• WORK TO DO:
Reproduce every line of text in the material below word for word, omitting the pictures.

• DATA EXTRACT:
========
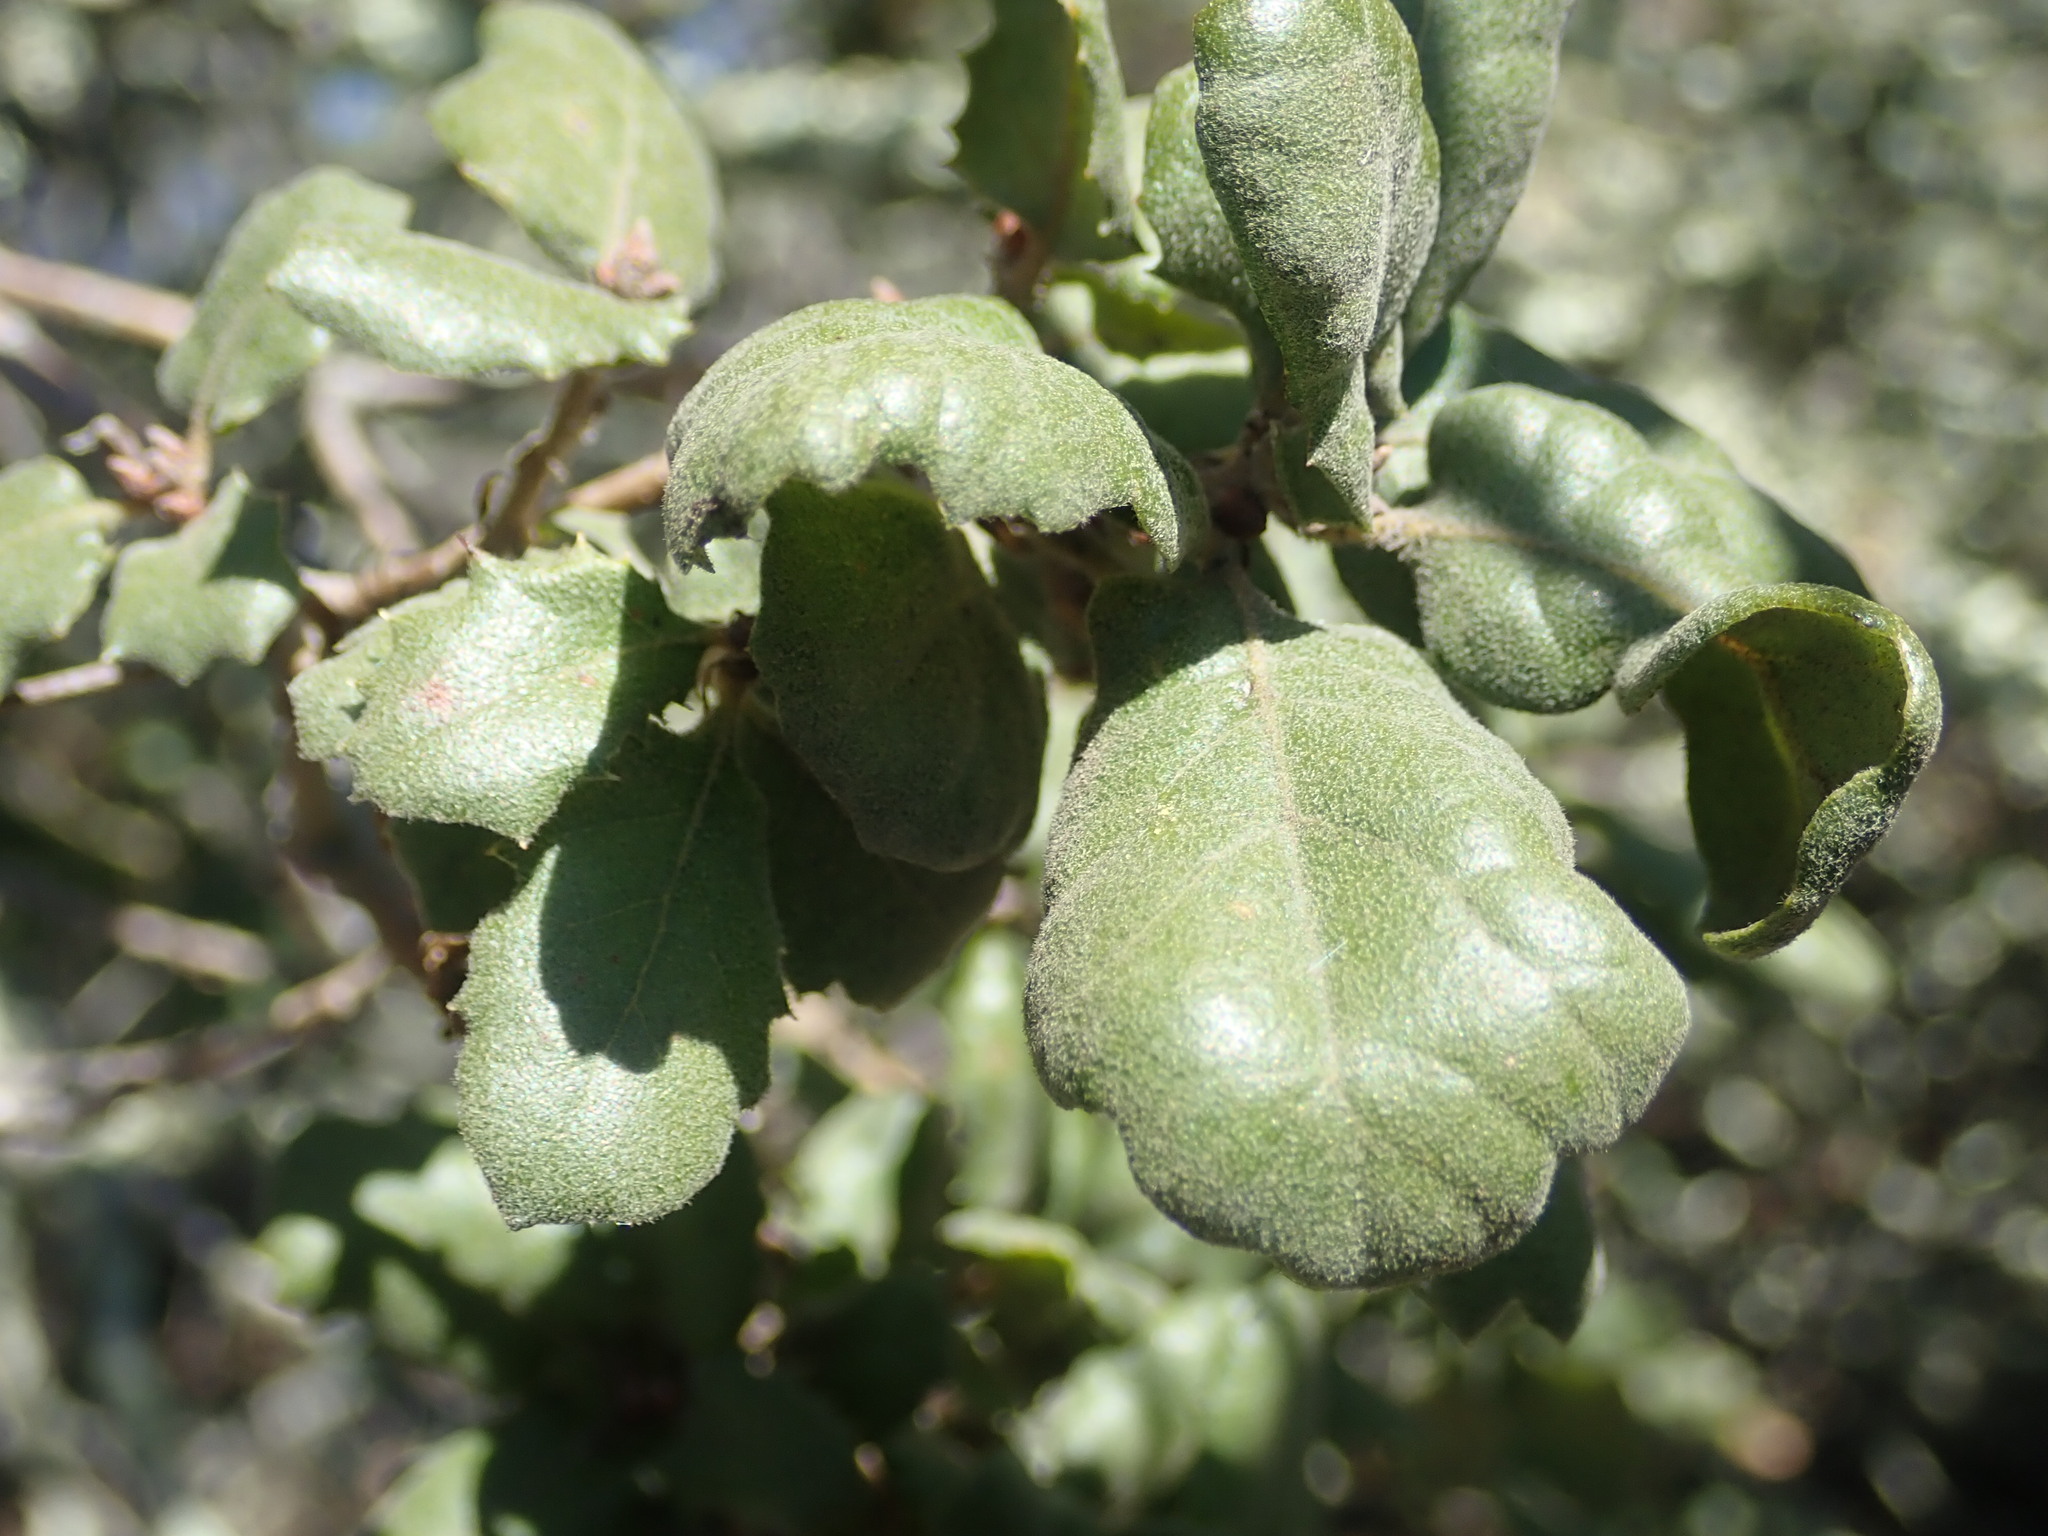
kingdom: Animalia
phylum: Arthropoda
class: Insecta
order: Hymenoptera
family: Cynipidae
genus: Andricus
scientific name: Andricus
========
• THE REPLY:
kingdom: Animalia
phylum: Arthropoda
class: Insecta
order: Hymenoptera
family: Cynipidae
genus: Andricus
scientific name: Andricus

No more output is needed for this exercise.